Notopus dorsipes

Scientific classification
- Kingdom: Animalia
- Phylum: Arthropoda
- Class: Malacostraca
- Order: Decapoda
- Suborder: Pleocyemata
- Infraorder: Brachyura
- Family: Raninidae
- Genus: Notopus
- Species: N. dorsipes
- Binomial name: Notopus dorsipes (Linnaeus, 1758)
- Synonyms: Cancer dorsipes Linnaeus, 1758; Dorippe dorsipes (Linnaeus, 1758); Ranilia dorsipes (Linnaeus, 1758);

= Notopus dorsipes =

- Authority: (Linnaeus, 1758)
- Synonyms: Cancer dorsipes Linnaeus, 1758, Dorippe dorsipes (Linnaeus, 1758), Ranilia dorsipes (Linnaeus, 1758)

Species of crab

Notopus dorsipes is a species of frog crab from the family Raninidae which has an Indo-Pacific distribution and which has recently spread into the eastern Mediterranean. It is the only extant species in the genus Notopus.

==Description==
Notopus dorsipes has a carapace which is broadened anteriorly and regularly convex from side to side with no median dorsal carina. There is a transverse ridge of small spines between the larger antero-lateral spines on an otherwise smooth surface. The front border of the orbit is less than half the width of carapace at its widest point and has five fronto-orbital spines. The antero-lateral borders have a single spine. The thin eye stalk folds backwards and downwards obliquely. The dorsal border of the cheliped palm lacks spines. The fifth pereiopod, is slightly smaller compared to the preceding pereiopods.
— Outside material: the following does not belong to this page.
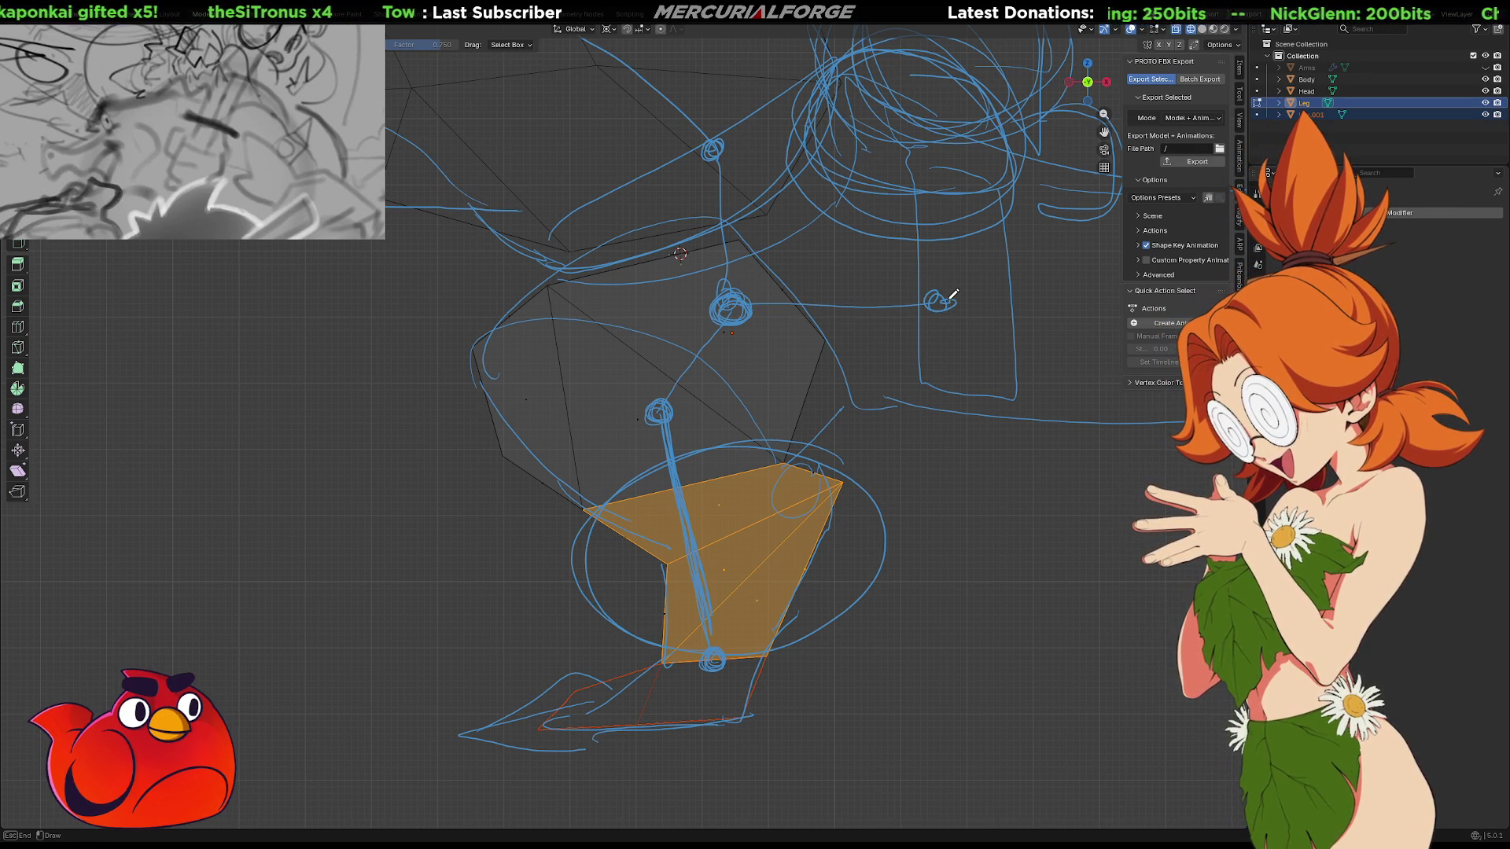
mouse_move(855, 250)
left_mouse_down()
mouse_move(851, 232)
mouse_move(990, 273)
left_mouse_up()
The pereiopods are fringed with long, thin bristles with a broad dactylus and a flattened merus and carpus. The carapace length is up to 25mm. The carapace is coloured bright reddish-brown with white mottling and there is a pair of obvious spots on either side of the carapace near the middle.

==Distribution==
Notopus dorsipes is found in the Indian and Pacific Oceans from the Red Sea and eastern Africa to Japan to the Great Barrier Reef, although there are few records from the Sunda Shelf region in south-east Asia. It was recorded in the Mediterranean for the first time in 1964 off Israel and off the Egyptian coast in 2000 and 2016. The species is now most likely established in the Mediterranean and the probable route of colonisation was from the Red Sea via the Suez Canal, i.e. Lessepsian migration.

==Biology==
Notopus dorsipes is a burrowing animal of shallow seas with sandy substrates. To burrow it lifts the anterior end of its body using the chelipeds digging backwards at an angle. The chelipeds are used to push the animal backwards while burrowing. The burrowing is quick, the flattened and spade-like dactylus of the periopods is used to burrow, and the crab can bury itself completely in the sand in a matter of seconds.